### [Required work]
1. According to the passage on Davis and the Third World, why is the political element of the equation all the more important? Answer in one to three sentences.
2. Continue the passage on Davis and famine in the Third World from the point where it stops.

### [Excerpted text]
════════

In summary Mr Davis seems to be saying that neither the market (or the lack thereof), nor government influence, are solely sufficient in explaining the Third World. Political ecology offers a holistic approach and sees the individual as responsible, but with a nod to the influence of geopolitics. The political element of the equation is all the more important when you realize that in the the Third World, poor also means, poor in power.
Davis shows very clearly that the third world was ravaged by the El Nino phenomenon. But that is the only the beginning. They were also ravaged by the new regimes of imperialism and the world market. Had the responsible authorities distributed what food existed, most of the victims would have survived. Davis is well aware of Nobel laureate A. Sen's argument that they key problem with famine is not scarcity but maldistribution. He also point out that whether under the American occupation of the Philippines or the ravages of Mao's Great Leap Forward, the real problem was the lack of democracy and lack of influence of the very poor.

════════

### [A block of data]
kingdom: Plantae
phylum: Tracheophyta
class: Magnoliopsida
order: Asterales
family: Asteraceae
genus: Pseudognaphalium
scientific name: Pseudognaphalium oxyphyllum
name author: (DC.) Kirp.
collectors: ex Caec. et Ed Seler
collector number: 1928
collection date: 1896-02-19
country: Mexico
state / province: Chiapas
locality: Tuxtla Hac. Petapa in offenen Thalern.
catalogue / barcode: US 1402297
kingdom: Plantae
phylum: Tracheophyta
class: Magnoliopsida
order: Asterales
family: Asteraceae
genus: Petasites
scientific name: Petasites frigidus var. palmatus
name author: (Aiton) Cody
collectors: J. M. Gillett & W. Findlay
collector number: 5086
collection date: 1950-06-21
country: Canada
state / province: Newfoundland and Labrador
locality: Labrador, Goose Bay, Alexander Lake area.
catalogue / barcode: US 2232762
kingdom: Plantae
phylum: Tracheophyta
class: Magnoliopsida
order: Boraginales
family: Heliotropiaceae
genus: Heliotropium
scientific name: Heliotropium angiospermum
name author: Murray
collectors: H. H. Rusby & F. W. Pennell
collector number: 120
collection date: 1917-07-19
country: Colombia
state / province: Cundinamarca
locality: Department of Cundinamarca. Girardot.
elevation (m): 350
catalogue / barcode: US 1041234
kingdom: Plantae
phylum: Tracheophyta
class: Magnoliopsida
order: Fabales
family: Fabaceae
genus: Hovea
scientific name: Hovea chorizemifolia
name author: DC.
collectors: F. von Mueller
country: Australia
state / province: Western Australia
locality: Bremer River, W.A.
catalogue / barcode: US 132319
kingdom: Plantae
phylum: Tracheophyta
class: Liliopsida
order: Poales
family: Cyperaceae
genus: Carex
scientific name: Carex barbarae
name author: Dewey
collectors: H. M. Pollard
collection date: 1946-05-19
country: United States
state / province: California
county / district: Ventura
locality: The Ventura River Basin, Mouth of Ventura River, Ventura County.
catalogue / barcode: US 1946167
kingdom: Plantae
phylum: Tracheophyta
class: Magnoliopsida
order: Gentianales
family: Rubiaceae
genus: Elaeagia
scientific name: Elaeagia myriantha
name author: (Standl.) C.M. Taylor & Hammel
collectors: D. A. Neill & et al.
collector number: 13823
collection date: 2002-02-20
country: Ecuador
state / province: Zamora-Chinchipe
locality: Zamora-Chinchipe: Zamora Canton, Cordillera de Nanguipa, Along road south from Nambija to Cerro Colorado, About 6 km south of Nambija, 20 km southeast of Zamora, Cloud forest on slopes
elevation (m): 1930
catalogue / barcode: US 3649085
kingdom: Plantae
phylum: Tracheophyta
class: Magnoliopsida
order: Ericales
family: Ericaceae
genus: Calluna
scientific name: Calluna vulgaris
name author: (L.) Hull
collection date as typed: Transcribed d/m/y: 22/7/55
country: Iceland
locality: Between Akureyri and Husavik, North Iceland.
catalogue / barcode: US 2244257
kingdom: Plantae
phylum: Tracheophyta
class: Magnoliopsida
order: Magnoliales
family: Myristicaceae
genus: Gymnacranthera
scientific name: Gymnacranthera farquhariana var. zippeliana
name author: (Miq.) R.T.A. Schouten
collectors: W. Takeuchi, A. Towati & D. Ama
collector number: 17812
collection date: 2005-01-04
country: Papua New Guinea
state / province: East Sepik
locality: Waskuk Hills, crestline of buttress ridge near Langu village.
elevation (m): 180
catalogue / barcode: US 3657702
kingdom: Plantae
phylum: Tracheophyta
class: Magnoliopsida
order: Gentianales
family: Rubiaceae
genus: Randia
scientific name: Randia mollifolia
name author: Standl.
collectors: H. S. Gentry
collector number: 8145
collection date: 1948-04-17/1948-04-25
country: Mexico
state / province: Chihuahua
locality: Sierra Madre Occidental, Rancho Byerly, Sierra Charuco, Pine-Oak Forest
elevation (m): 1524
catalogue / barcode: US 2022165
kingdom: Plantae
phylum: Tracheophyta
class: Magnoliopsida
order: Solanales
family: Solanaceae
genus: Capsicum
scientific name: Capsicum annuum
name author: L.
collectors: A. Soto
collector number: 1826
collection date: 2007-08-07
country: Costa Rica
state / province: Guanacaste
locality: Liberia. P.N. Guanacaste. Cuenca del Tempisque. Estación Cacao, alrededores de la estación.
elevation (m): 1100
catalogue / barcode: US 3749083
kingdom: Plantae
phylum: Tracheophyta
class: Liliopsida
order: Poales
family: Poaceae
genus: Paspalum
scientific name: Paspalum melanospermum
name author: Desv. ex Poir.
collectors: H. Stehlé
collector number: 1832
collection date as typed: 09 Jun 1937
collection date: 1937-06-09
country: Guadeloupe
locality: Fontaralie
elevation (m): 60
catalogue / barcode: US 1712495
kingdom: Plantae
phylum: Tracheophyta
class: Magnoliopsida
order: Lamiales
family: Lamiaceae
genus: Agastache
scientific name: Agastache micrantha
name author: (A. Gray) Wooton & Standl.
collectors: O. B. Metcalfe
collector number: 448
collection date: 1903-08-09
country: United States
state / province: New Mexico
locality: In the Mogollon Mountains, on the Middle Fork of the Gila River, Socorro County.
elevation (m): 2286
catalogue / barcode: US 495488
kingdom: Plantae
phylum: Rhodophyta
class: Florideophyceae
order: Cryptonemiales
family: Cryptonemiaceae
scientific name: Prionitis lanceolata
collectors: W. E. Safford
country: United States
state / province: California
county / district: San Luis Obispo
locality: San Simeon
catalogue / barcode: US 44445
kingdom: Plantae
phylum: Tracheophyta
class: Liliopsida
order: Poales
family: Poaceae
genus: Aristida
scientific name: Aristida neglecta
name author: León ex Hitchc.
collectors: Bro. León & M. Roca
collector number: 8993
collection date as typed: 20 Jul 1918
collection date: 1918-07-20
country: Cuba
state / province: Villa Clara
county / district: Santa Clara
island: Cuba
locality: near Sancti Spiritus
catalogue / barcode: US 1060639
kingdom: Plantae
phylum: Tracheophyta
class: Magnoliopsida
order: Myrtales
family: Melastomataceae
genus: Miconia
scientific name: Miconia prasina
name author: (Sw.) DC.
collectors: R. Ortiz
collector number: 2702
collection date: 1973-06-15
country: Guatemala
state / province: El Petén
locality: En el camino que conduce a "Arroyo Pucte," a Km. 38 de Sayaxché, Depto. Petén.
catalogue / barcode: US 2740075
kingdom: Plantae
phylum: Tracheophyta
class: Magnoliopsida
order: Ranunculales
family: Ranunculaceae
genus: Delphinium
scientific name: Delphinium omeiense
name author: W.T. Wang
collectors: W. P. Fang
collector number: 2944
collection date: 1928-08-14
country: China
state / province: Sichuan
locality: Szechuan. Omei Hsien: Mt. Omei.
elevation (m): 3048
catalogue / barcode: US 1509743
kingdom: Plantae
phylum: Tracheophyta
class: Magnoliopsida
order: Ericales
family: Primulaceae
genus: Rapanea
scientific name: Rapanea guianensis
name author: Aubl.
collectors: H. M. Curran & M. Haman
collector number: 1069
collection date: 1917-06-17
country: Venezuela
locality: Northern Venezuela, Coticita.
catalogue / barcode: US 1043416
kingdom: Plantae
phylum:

════════

### [Answers given]
1. The political element matters all the more because, in the Third World, being poor also means being poor in power.

2.
Davis starts off with a fascinating and horrific description of the famines, filled with damning facts. For example Lord Lytton and his bureaucrats in 1876 India were obssessed with the idea that relief would just encourage Indian shirking. Readers will not soon forget that the calorie/work regimen that Lytton did impose was worse than that of Buchenwald. Nor will they forget the judgment of the Famine inquiries in the 1880s whom, Davis notes, concluded that with millions of famine dead the main flaw was that too much money was spent on relief. Davis goes into how the famines sparked millenarian movements and political resistance from the Boxer rebellion to the extermination of the Catholic movement at Canudos discussed, inaccurately, in Mario Vargas Llosa's The War of the End of the World. He also brings a discussion of how scientists found the El Nino phenomenon, and gives a thorough technical account of how it works. He then discusses how the famines solidified European hegemony over the Third World leading to their stagnation and decline.
Based on such scholars as Bairroch, Parthsarathi, Gura and Pomeranz, Davis brings forth many facts that shore up his argument. 1) In 1800 India's share of the world manufactured product was four times that of Britain, and China's share was even higher. By 1900 India was fully under British control and the ration was 8-1 in England's favor. 2) In 1789 the living standards of China and Western Europe were roughly comparable and it appeared that China was making even better progress with its ecological problems. Naturally, a century later Europeans and Americans were much better off. 3) Despite all the many claims made on behalf of British rule in India, Indian per capita income stayed the same from 1759 to 1947. And contrary to the Malthusian argument, its population didn't grow very much. 4) Indian and Chinese rulers actually had before 1800 a good record of mitigating famines, and one British statistician suggested that whereas for the previous two millennia there was one major famine a century, under British rule there was one every four years.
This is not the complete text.